(Provided data)

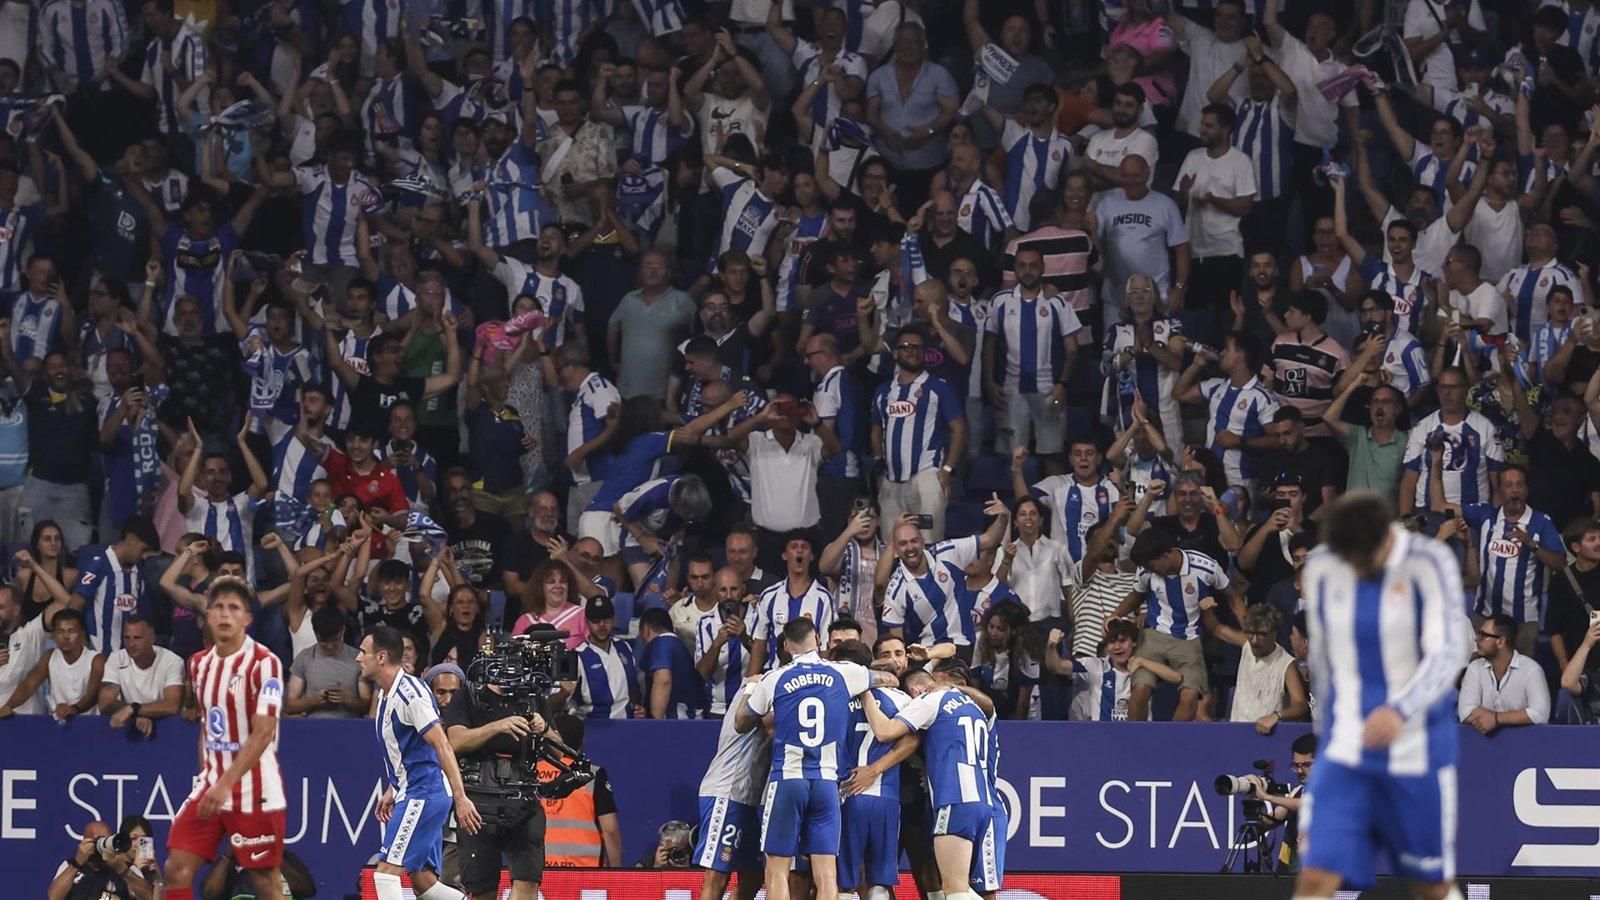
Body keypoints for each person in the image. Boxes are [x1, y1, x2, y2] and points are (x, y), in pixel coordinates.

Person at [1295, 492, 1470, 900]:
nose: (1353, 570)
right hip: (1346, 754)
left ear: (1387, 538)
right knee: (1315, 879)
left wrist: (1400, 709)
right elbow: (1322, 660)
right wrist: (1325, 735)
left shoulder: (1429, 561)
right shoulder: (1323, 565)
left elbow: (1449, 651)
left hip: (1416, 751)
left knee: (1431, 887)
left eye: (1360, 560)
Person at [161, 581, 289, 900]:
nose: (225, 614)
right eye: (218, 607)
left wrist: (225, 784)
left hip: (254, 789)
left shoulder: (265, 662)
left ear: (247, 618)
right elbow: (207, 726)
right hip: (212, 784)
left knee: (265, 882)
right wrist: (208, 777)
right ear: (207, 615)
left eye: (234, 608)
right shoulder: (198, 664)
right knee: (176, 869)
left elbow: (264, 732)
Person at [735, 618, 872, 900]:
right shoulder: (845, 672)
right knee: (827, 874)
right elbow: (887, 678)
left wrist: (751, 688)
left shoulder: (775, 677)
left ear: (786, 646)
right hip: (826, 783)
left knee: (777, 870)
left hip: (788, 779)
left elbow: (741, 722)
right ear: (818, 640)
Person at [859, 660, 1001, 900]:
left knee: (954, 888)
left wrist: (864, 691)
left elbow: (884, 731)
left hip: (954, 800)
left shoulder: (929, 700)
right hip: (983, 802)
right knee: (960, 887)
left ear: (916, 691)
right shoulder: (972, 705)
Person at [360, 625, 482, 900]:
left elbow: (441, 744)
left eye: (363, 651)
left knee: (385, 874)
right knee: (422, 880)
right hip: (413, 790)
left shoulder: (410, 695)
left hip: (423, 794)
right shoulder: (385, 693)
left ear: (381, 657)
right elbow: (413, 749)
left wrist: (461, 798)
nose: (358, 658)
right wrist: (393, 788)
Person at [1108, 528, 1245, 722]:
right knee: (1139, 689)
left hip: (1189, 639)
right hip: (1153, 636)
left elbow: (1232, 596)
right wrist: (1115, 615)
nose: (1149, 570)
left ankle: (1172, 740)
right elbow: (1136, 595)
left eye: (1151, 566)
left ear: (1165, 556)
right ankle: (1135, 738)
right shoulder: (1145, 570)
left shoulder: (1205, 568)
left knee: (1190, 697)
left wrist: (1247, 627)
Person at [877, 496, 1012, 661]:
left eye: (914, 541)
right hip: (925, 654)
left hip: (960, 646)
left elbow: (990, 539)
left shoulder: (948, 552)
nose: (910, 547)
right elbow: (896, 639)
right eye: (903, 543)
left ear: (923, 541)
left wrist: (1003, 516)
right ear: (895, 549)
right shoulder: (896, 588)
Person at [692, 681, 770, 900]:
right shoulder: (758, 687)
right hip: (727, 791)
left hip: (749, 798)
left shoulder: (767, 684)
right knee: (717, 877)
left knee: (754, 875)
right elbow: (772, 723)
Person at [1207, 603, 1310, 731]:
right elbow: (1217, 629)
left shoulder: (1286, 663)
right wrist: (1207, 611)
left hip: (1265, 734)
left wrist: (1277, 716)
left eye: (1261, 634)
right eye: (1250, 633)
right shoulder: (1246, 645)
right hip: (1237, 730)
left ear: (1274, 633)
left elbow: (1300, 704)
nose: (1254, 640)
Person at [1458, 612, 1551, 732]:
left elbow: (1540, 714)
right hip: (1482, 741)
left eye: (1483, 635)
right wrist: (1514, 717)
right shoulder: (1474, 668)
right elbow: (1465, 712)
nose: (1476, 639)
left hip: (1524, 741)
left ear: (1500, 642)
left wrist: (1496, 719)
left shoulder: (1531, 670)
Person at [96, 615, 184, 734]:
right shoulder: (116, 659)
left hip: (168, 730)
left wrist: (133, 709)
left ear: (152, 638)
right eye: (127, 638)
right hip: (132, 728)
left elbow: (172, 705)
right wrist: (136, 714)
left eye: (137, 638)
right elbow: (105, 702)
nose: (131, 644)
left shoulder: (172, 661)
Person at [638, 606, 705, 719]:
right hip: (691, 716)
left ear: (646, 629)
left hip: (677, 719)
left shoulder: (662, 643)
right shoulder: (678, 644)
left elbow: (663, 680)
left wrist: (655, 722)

(End Provided data)

_The task_. Each line of the material above should be set down exactly, with no pictures.

_Reply_.
Body keypoints for each person in the image. Boxes are [x1, y1, x2, y2] and points are (x, y), in pixel coordinates.

Person at [1295, 492, 1470, 900]:
nose: (1353, 570)
right hip: (1346, 754)
left ear: (1387, 538)
right knee: (1315, 879)
left wrist: (1400, 709)
right elbow: (1322, 660)
right wrist: (1325, 735)
left shoulder: (1429, 561)
right shoulder: (1323, 565)
left elbow: (1449, 651)
left hip: (1416, 751)
left knee: (1431, 887)
left eye: (1360, 560)
Person at [161, 581, 289, 900]:
nose: (225, 614)
right eye: (218, 607)
left wrist: (225, 784)
left hip: (254, 789)
left shoulder: (265, 662)
left ear: (247, 618)
right elbow: (207, 726)
right hip: (212, 784)
left knee: (265, 882)
right wrist: (208, 777)
right ear: (207, 615)
left eye: (234, 608)
right shoulder: (198, 664)
right knee: (176, 869)
left elbow: (264, 732)
Person at [735, 618, 872, 900]:
right shoulder: (845, 672)
right knee: (827, 874)
right elbow: (887, 678)
left wrist: (751, 688)
left shoulder: (775, 677)
left ear: (786, 646)
right hip: (826, 783)
left knee: (777, 870)
left hip: (788, 779)
left elbow: (741, 722)
right ear: (818, 640)
Person at [859, 660, 1001, 900]:
left knee: (954, 888)
left wrist: (864, 691)
left elbow: (884, 731)
left hip: (954, 800)
left shoulder: (929, 700)
right hip: (983, 802)
right knee: (960, 887)
left ear: (916, 691)
right shoulder: (972, 705)
Person at [360, 625, 482, 900]:
left elbow: (441, 744)
left eye: (363, 651)
left knee: (385, 874)
right knee: (422, 880)
right hip: (413, 790)
left shoulder: (410, 695)
left hip: (423, 794)
right shoulder: (385, 693)
left ear: (381, 657)
right elbow: (413, 749)
left wrist: (461, 798)
nose: (358, 658)
right wrist: (393, 788)
Person at [1108, 528, 1245, 722]:
right knee: (1139, 689)
left hip: (1189, 639)
right hip: (1153, 636)
left elbow: (1232, 596)
right wrist: (1115, 615)
nose: (1149, 570)
left ankle: (1172, 740)
right elbow: (1136, 595)
left eye: (1151, 566)
left ear: (1165, 556)
right ankle: (1135, 738)
right shoulder: (1145, 570)
left shoulder: (1205, 568)
left knee: (1190, 697)
left wrist: (1247, 627)
Person at [877, 496, 1012, 661]:
left eye: (914, 541)
right hip: (925, 654)
left hip: (960, 646)
left elbow: (990, 539)
left shoulder: (948, 552)
nose: (910, 547)
right elbow: (896, 639)
right eye: (903, 543)
left ear: (923, 541)
left wrist: (1003, 516)
right ear: (895, 549)
right shoulder: (896, 588)
Person at [692, 681, 770, 900]:
right shoulder: (758, 687)
right hip: (727, 791)
left hip: (749, 798)
left shoulder: (767, 684)
right knee: (717, 877)
left knee: (754, 875)
right elbow: (772, 723)
Person at [1207, 603, 1310, 731]:
right elbow: (1217, 629)
left shoulder: (1286, 663)
right wrist: (1207, 611)
left hip: (1265, 734)
left wrist: (1277, 716)
left eye: (1261, 634)
right eye: (1250, 633)
right shoulder: (1246, 645)
right hip: (1237, 730)
left ear: (1274, 633)
left elbow: (1300, 704)
nose: (1254, 640)
Person at [1458, 612, 1551, 732]:
left elbow: (1540, 714)
right hip: (1482, 741)
left eye: (1483, 635)
right wrist: (1514, 717)
right shoulder: (1474, 668)
right elbow: (1465, 712)
nose: (1476, 639)
left hip: (1524, 741)
left ear: (1500, 642)
left wrist: (1496, 719)
left shoulder: (1531, 670)
Person at [96, 615, 184, 734]:
right shoulder: (116, 659)
left hip: (168, 730)
left wrist: (133, 709)
left ear: (152, 638)
right eye: (127, 638)
right hip: (132, 728)
left elbow: (172, 705)
right wrist: (136, 714)
left eye: (137, 638)
right elbow: (105, 702)
nose: (131, 644)
left shoulder: (172, 661)
Person at [638, 606, 705, 719]:
right hip: (691, 716)
left ear: (646, 629)
left hip: (677, 719)
left shoulder: (662, 643)
right shoulder: (678, 644)
left elbow: (663, 680)
left wrist: (655, 722)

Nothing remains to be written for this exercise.